# photoshop ? fill in number plates



## Guest (Dec 24, 2008)

when i blank out my number plate i would normally zoom in, get a colour match of the plate, then use a brush to fill it in

but for some reason all it does is ghost over the letters and fill in the colour part of the plate

and i cant seem to get it to do what i did before


----------



## Pieface876 (Nov 14, 2008)

I find Photoshops own editing tools best to remove number plates. Especially the swirling feature.


----------



## pixor (Jan 11, 2008)

I just use the select tool to draw round the bit I want to hide, then go Filter->Blur, Box Blur (Photoshop PS4).


----------



## Bigpikle (May 21, 2007)

just do it in photobucket when you load it - takes a few seconds.

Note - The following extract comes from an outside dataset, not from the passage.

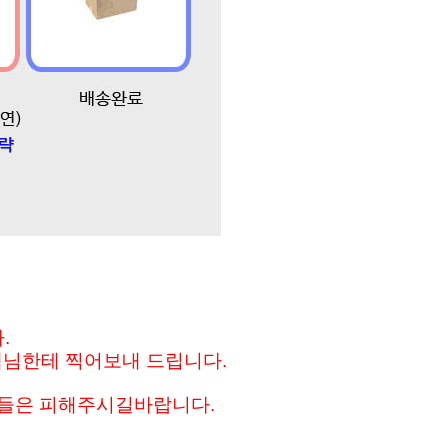
.
객님한테 찍어보내 드립니다.
분들은 피해주시길바랍니다.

Otherwise I also use the brush tool and select the plate colour. I also use Aperture and that has some nifty and faster editing tools, that are non-destructive, so never actually edit the image


----------



## Lloyd71 (Aug 21, 2008)

imolasport said:


> when i blank out my number plate i would normally zoom in, get a colour match of the plate, then use a brush to fill it in
> 
> but for some reason all it does is ghost over the letters and fill in the colour part of the plate
> 
> and i cant seem to get it to do what i did before


What is the brush opacity set to?


----------



## Maxtor (Feb 23, 2007)

http://www.detailingworld.co.uk/forum/showthread.php?t=47024&highlight=number+plate

:thumb:


----------